The catalytic activity of gold in benzyl alcohol oxidation is enhanced by adding palladium, as long as it remains on the surface in a core-shell configuration. Palladium migration to the gold core (alloy formation) decreases activity, as shown by the volcano plot. Each gold core size requires a specific Pd amount for optimal activity.

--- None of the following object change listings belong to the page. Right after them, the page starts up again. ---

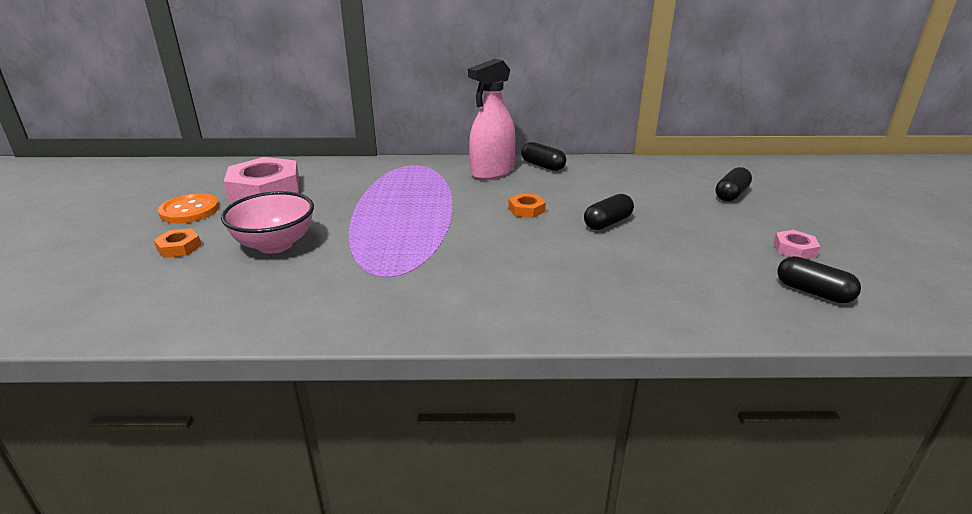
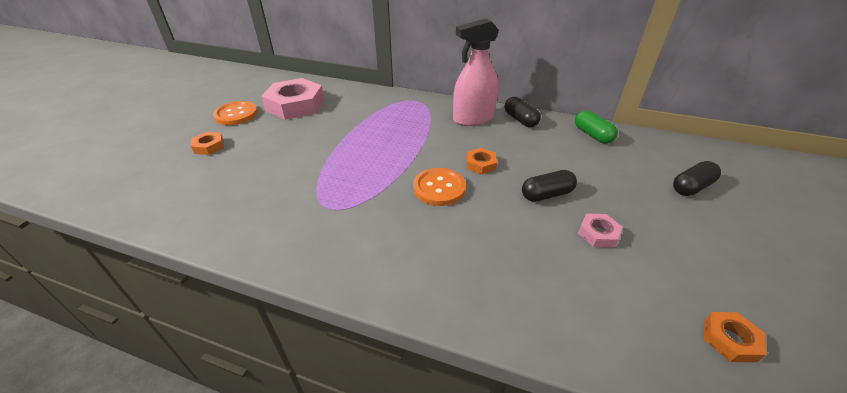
camera: 20 degrees right, 10 degrees up
(275, 245) = (270, 158): pink bowl -> none
(496, 237) = (439, 188): none -> orange button
(622, 168) = (592, 135): none -> green capsule
(794, 249) = (733, 274): pink nut -> pink nut (598, 233)
(813, 292) = (729, 340): black capsule -> orange nut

The addition of palladium (Pd) to preformed gold nanoparticles (Au NPs) enables the formation of core-shell structures with enhanced catalytic performance in oxidation reactions. However, predicting the precise palladium content required to achieve maximum catalytic activity remains difficult based on current understanding. Herein, Pd was systematically introduced onto titania-supported Au NPs (2, 6, and 10 nm) to evaluate their performance in benzyl alcohol oxidation. A volcano-like trend in catalytic activity was observed, where activity increased with Pd addition, peaked, and then declined. The Pd loading required for maximum activity depended on Au NP size: ≈40 at% Pd/Au for 2.6 nm, ≈20 at% Pd/Au for 6.4 nm, and ≈12.5 at% Pd/Au for 10.6 nm. For Au NPs > 6 nm, peak activity aligned with monolayer Pd coverage, while for smaller NPs (2–3 nm), optimal Pd content was below monolayer predictions. X-ray absorption spectroscopy revealed a core-shell structure at low Pd content, but higher Pd loadings led to Pd diffusion into the Au core. This structural transformation likely caused activity decline, indicating that AuPd alloying negatively impacts catalysis. These results highlight that core-shell Au@Pd catalysts outperform AuPd alloys and provide crucial insights for designing highly active bimetallic catalysts.